ARBEITSAUFTRAG A: Schreibe aus den Datenzeilen den Abschnitt von der Zeile mit „Document page, 1500x1125 pixels.“ bis einschließlich der Zeile mit „text_box Calcolo Parallelo“ unverändert ab.

AUSGEWÄHLTER TEXTAUSZUG:
########################################

Bis zu 40 Kameras sind in modernen Fußballstadien installiert, die das Spielgeschehen aus verschiedenen Blickwinkeln aufzeichnen. In kniffligen Situationen kann der Schiedsrichter auf dem Platz den Videobeweis anfordern, die strittige Szene in der Wiederholung nochmals begutachten, und dann eine Entscheidung treffen. Gewiss, die Evidenz des Videobeweises ist begrenzt. Bei manchen Situationen kann man selbst in der fünften Wiederholung nicht abschließend klären, ob nun ein Handspiel vorlag oder nicht. Doch dieser Replay-Modus könnte sich in Zukunft auch auf das Stadtgeschehen erweitern.

An Bahnhöfen, in Parkhäusern, Banken, sogar in smarten Straßenlaternen versteckt befinden sich Kameras, die das Stadtgeschehen aufzeichnen. In China werden bis zum Jahr 2020 rund 626 Millionen Videokameras den öffentlichen Raum überwachen. Kamerabewehrte Datenbrillen, mit denen die Polizei in der Metropole Zhengzhou bereits Verdächtige in der Masse ausfindig macht, könnten in den Allgemeinbetrieb überführt werden und den Alltag der Menschen überwachen. Ganz zu schweigen von Handykameras. Und wenn künftig jeder Autofahrer mit einer Dashcam im Straßenverkehr herumfährt, rückt die Totalüberwachung ein Stück näher.

Was bisher eine Technik für den Sport war, wird Teil ständiger Rundumüberwachung

Saul Jaeger, der die Verkehrsabteilung der Polizei in Mountain View, dem Konzernsitz von Google, leitet, sagte dem Online-Magazin Ars Technica, dass das allsehende Roboterauto ein nützliches Werkzeug für Kriminalisten sei. Jaeger habe sich von der Qualität eines selbstfahrenden Autos der Google-Schwesterfirma Waymo persönlich überzeugt. "Es ist unglaublich", jubilierte der Polizist. "Es fühlt sich wie "The Matrix" an, wenn man den Schalter betätigt - es sieht alles, es sieht viel mehr, als ich oder Sie können. Und es trifft Entscheidungen." Jemand, dessen Job es sei, Unfälle zu rekonstruieren, könne von einer Maschine, die alles aufzeichne, nur träumen. "Ich dachte, ich wäre im Himmel", schwärmte er. "Es ist wie eine sofortige Wiederholung in der NFL." Die Idee der Kriminalisten: Man drückt einfach auf die Wiederholungstaste und schaut sich den Tathergang nochmals an, und zwar aus allen Kameraperspektiven, wie beim American Football.

########################################

Einträge mit Begrenzungsrahmen

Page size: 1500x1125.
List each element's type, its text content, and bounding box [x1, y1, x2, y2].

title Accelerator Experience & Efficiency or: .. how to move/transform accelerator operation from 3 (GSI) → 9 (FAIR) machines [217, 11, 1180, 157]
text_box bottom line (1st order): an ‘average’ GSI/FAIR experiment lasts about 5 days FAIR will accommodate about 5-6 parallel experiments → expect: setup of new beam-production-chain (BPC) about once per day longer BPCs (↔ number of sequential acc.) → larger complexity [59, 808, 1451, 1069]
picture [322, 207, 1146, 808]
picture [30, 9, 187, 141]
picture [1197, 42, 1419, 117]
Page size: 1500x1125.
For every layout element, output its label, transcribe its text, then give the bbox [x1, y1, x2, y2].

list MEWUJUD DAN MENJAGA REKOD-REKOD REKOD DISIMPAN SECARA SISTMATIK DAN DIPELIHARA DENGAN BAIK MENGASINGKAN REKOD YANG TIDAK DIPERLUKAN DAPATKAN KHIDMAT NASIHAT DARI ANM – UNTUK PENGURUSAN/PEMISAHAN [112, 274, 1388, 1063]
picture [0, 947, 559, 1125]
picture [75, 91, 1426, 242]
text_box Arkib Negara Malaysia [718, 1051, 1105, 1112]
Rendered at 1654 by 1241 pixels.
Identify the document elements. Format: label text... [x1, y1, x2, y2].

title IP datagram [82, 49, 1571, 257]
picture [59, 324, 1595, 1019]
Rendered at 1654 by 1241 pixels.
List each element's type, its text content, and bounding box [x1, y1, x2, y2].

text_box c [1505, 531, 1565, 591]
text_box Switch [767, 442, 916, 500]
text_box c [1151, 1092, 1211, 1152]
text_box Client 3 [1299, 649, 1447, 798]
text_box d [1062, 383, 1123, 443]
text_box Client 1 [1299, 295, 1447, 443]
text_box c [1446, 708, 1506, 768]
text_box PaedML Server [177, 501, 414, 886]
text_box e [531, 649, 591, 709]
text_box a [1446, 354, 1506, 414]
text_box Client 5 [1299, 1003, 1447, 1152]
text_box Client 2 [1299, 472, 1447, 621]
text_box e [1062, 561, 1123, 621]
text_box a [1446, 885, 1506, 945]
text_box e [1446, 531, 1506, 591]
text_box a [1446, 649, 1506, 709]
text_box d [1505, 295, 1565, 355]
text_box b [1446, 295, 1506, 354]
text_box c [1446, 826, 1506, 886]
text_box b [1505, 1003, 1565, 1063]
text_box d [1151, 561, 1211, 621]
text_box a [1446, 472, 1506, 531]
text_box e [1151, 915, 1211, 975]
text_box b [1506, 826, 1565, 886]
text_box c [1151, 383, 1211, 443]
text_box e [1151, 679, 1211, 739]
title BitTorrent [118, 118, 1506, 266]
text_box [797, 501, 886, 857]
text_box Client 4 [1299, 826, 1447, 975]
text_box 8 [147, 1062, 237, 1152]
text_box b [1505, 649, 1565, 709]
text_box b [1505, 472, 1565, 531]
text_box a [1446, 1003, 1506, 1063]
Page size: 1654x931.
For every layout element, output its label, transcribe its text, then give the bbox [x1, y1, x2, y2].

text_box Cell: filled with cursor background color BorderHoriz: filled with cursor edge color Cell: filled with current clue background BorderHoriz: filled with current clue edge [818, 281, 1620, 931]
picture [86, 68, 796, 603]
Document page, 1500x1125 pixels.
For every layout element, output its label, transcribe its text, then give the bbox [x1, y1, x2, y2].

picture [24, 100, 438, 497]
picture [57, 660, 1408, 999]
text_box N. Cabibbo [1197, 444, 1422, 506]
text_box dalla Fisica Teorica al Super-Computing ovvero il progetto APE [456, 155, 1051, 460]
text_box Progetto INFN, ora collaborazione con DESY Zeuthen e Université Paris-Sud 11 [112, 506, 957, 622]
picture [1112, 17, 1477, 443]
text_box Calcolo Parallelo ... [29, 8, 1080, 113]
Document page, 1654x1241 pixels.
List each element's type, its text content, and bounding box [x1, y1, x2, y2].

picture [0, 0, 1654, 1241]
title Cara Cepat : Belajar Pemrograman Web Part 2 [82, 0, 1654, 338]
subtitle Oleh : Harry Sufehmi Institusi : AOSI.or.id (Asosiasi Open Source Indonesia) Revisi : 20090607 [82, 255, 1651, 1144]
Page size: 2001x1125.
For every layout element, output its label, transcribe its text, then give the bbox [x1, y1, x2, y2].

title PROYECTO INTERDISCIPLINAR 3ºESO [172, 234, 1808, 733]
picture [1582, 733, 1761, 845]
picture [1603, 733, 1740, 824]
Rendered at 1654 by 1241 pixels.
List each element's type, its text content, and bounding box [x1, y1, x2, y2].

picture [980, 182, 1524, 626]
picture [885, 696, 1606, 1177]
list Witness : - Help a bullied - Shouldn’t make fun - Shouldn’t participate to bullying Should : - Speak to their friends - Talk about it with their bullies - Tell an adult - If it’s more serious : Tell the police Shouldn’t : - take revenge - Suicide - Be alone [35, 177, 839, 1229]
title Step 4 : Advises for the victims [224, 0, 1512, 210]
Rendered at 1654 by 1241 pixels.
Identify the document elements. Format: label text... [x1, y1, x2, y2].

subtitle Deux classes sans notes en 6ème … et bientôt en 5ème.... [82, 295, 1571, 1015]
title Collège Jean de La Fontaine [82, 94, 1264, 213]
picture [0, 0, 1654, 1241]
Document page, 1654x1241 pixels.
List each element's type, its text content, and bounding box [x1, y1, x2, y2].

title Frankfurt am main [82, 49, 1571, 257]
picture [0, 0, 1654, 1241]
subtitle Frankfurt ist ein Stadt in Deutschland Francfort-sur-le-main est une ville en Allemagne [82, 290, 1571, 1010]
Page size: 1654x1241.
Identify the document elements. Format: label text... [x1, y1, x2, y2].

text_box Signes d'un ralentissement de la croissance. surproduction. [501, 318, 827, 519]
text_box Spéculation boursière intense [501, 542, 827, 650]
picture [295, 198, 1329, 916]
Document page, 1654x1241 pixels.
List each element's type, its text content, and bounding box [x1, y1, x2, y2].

########################################

ARBEITSAUFTRAG B: Zähle alle Orte auf, die der Text über Videoüberwachung im Satz „An Bahnhöfen, in Parkhäusern, Banken, sogar in smarten Straßenlaternen versteckt befinden sich Kameras“ als Standorte von Kameras nennt.

RICHTIGE ANTWORT A:
Document page, 1500x1125 pixels.
For every layout element, output its label, transcribe its text, then give the bbox [x1, y1, x2, y2].

picture [24, 100, 438, 497]
picture [57, 660, 1408, 999]
text_box N. Cabibbo [1197, 444, 1422, 506]
text_box dalla Fisica Teorica al Super-Computing ovvero il progetto APE [456, 155, 1051, 460]
text_box Progetto INFN, ora collaborazione con DESY Zeuthen e Université Paris-Sud 11 [112, 506, 957, 622]
picture [1112, 17, 1477, 443]
text_box Calcolo Parallelo ... [29, 8, 1080, 113]

RICHTIGE ANTWORT B: Bahnhöfe, Parkhäuser, Banken, smarte Straßenlaternen